Growing petition to keep Fair Pay Agreements


Fair Pay Agreements (FPAs), a system for employment terms and conditions to be negotiated across entire industries and occupations, are set to be scrapped by the new Government against official advice

A cabinet consultation paper leaked to the media shows the incoming Government is disregarding the negative impact of repealing Fair Pay Agreements, and the advice of their own officials, the New Zealand Council of Trade Unions (NZCTU) says.

The paper outlines the process by which Fair Pay Agreements would be repealed. In one section, it outlined who would benefit from improvements to working conditions.

“Given [women, Māori, Pacific people, and young people] are disproportionately represented in workforces where there are lower employment terms, they could have disproportionately benefited from any improved terms obtained by an FPA,” the paper says.

Already, a petition to keep FPAs has attracted more than 10,000 signatures.

“Fair Pay Agreements are already significantly progressed for more than 200,000 people working as Bus Drivers, Cleaners, Security Guards, Supermarket workers, in Early Childhood Education, in Hospitality and Port workers,” the petition page says.

“These workers are in low paying jobs, despite providing essential support to our communities.
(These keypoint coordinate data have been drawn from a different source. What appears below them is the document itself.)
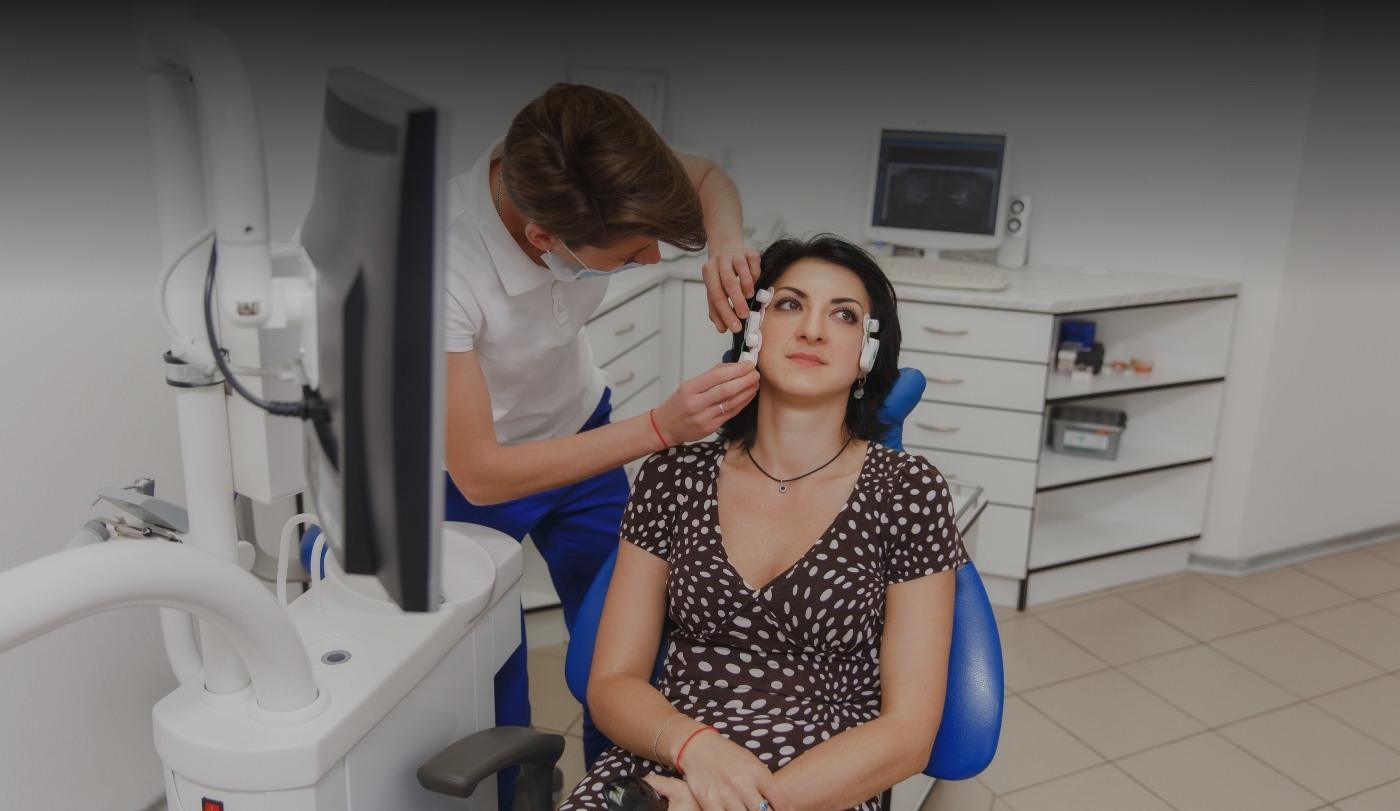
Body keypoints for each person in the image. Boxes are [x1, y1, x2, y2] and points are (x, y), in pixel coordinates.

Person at [560, 235, 966, 811]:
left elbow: (908, 734)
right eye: (790, 304)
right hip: (669, 760)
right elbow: (612, 683)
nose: (812, 330)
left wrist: (749, 805)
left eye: (844, 315)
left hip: (823, 783)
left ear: (867, 355)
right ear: (753, 329)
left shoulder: (909, 490)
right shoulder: (673, 478)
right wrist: (698, 748)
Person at [441, 82, 764, 796]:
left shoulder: (578, 157)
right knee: (495, 680)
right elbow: (482, 475)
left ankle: (619, 789)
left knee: (629, 638)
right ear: (543, 239)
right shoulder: (444, 270)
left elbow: (709, 178)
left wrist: (726, 240)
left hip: (580, 426)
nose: (652, 260)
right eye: (627, 255)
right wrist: (657, 429)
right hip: (477, 472)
We are in the middle of a cost-of-living crisis. Increasing pay is the best way to support people right now. There has never been a more important time for working people to be paid fairly.”

NZCTU President Richard Wagstaff says it was a sign of how popular the new legislation was amongst workers.

“We are seeing working people standing together to protect FPAs. Workers have been doing it tough during the cost-of-living crisis, and the single most effective protection we have is Fair Pay Agreements.

“FPAs could revolutionise entire industries, lifting pay, conditions, and access to training. We also believe the new laws will stop the brain drain to places like Australia, which have similar systems to FPAs in place.”

But the ACT party argues that in New Zealand, too many people are forced to spend too much time on transactions instead of production.

“Every industry complains that getting permission, following rules, and ticking boxes drains away the time and energy available for doing their actual job. Fair Pay agreements would have made this problem worse.

“With or without these agreements, productivity is king. No worker can sustainably take home more than they produce, or they’ll send their employer broke. No employer can sustainably pay their workers less than what they produce, because sooner or later someone else will.”

ACT’s Deputy Leader and the new Workplace Relations and Safety Minister Brooke van Velden will be leading the work to remove FPAs before Christmas.

The party claims that the contracts cost millions to negotiate and lead to absurdities.

“They allow tiny minorities of workers to force entire industries into nationwide contracts. Butchers wonder if they’re covered by the hospitality code or the retail code. We can only guess it depends on how ‘prepared’ their meats are at the point of sale.”

ACT says FPAs would add to what it considers to be complications with New Zealand’s employment law, including holiday pay, sick leave and personal grievances.

“No agreements are currently settled and those currently being negotiated will be deleted.”